ALN-TTR02 is the subject of a Phase II clinical trial in Europe, with more locations to be added, evaluating safety, tolerability, and potential clinical activity of multiple once-monthly doses of the drug in ATTR patients.
In addition, Tekmira will receive $35 million to buy down its milestone and royalty payments owed by Alnylam for ALN-TTR02 and two of its other drug candidates: ALN-VSP for liver cancers and potentially other solid tumors with liver involvement, and ALN-PCS for high levels of cholesterol in the blood. Tekmira is also eligible for up to $10 million in milestone payments tied to advancement of ALN-VSP and ALN-TTR02.
The two companies also agreed to resolve Alnlyam’s interference lawsuit against Tekmira for use of Alnylam’s U.S. Patent No. 7,718,629 directed to a siRNA component in ALN-VSP. In return, Tekmira and a company formed in 2009 by both parties in the suits, AlCana Technologies, will drop claims and counterclaims in lawsuits filed in Massachusetts and British Columbia. Alnylam and Tekmira also agreed to submit future disputes over the next three years to binding arbitration, as well as not to sue each other in the future on matters related to the just-settled litigation, or else be liable for damages.
Alnylam said it will take a $65 million charge against fourth-quarter operating expenses to reflect the settlement and resulting restructuring of licensing agreements with Tekmira.

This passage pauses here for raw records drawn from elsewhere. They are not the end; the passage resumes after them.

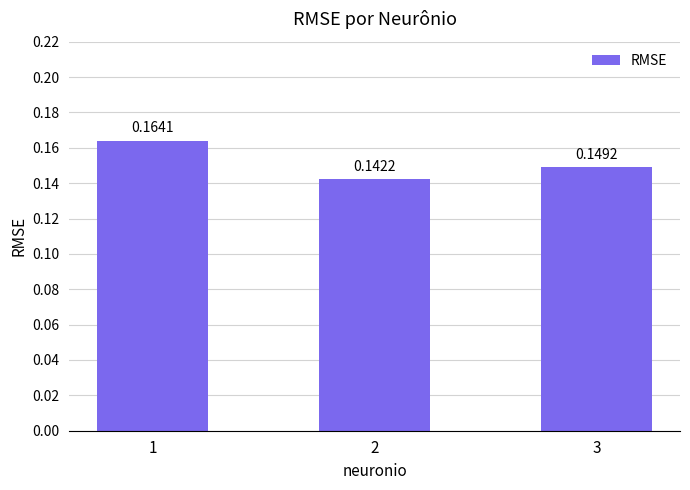

Count the values in the range 0 to 1.

3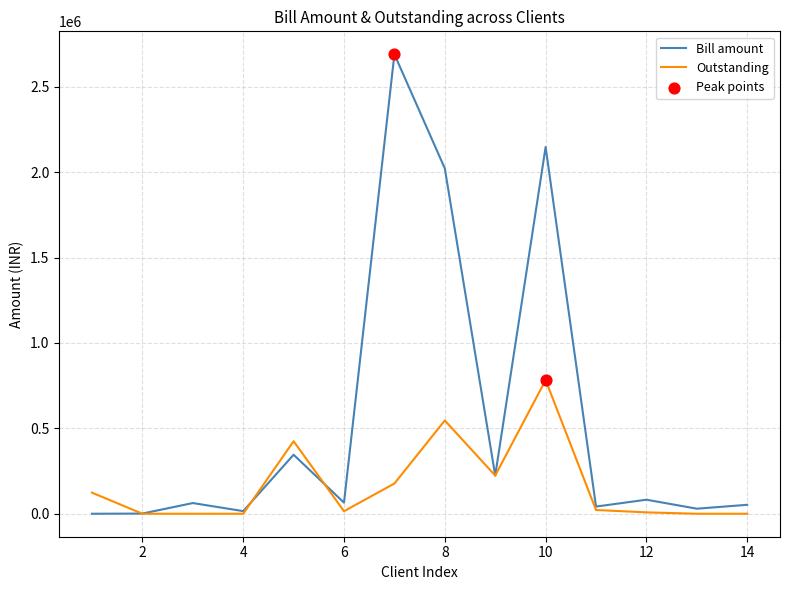

At how many categories does at least one series exceed 1948316?

3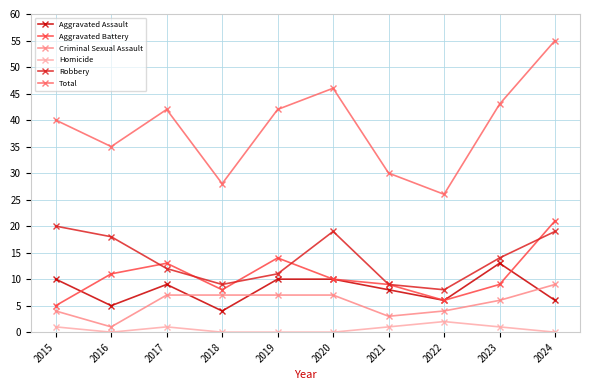

True or false: Total and Homicide intersect in this chart.

False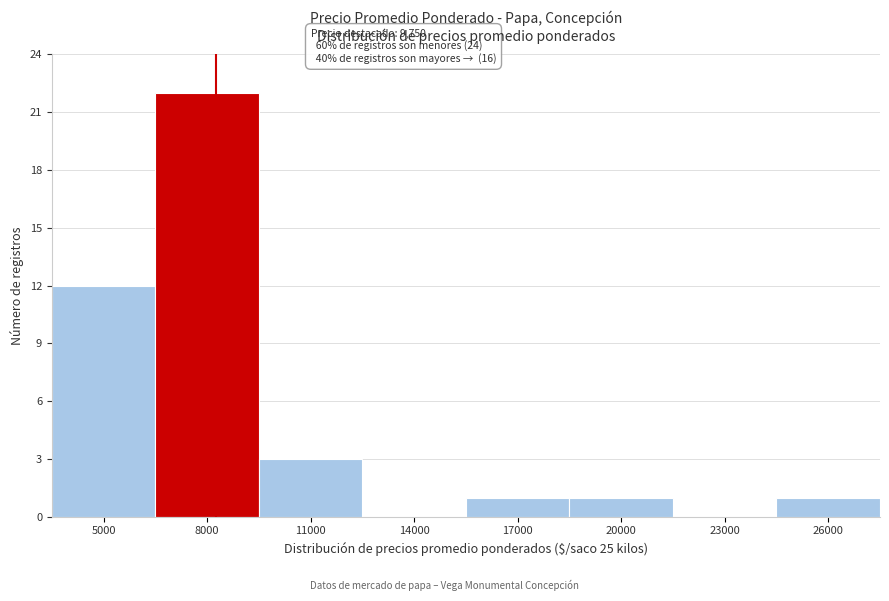

Reading left to right, list all the values displayed in this chart.

5000=12	8000=22	11000=3	14000=0	17000=1	20000=1	23000=0	26000=1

In revised guidance to investors, Alnylam said it will finish this year with more than $215 million cash.
“The companies have created clarity around the overall patent estate for LNP-based products, while ensuring Alnylam’s full access to use this technology for our products in the future,” Barry Greene, Alnylam’s president and COO, said in a statement.
Said Mark J. Murray, Ph.D., Tekmira’s President and CEO, in a separate statement: “With our cash runway now extending into 2015, we are excited about our plans to aggressively advance multiple products into human clinical trials.”
In the Tekmira statement, issued with the company’s third-quarter 2012 results, Dr. Murray noted that Tekmira expects its lead oncology drug TKM-PLK1 will enter a Phase II trial next year, in 2013, and that it can advance its TKM-Ebola vaccine in collaboration with the U.S. Department of Defense’s Transformational Medical Technologies program, through which Tekmira won a $120 million commitment earlier this year to develop an RNAi drug using its LNP technology.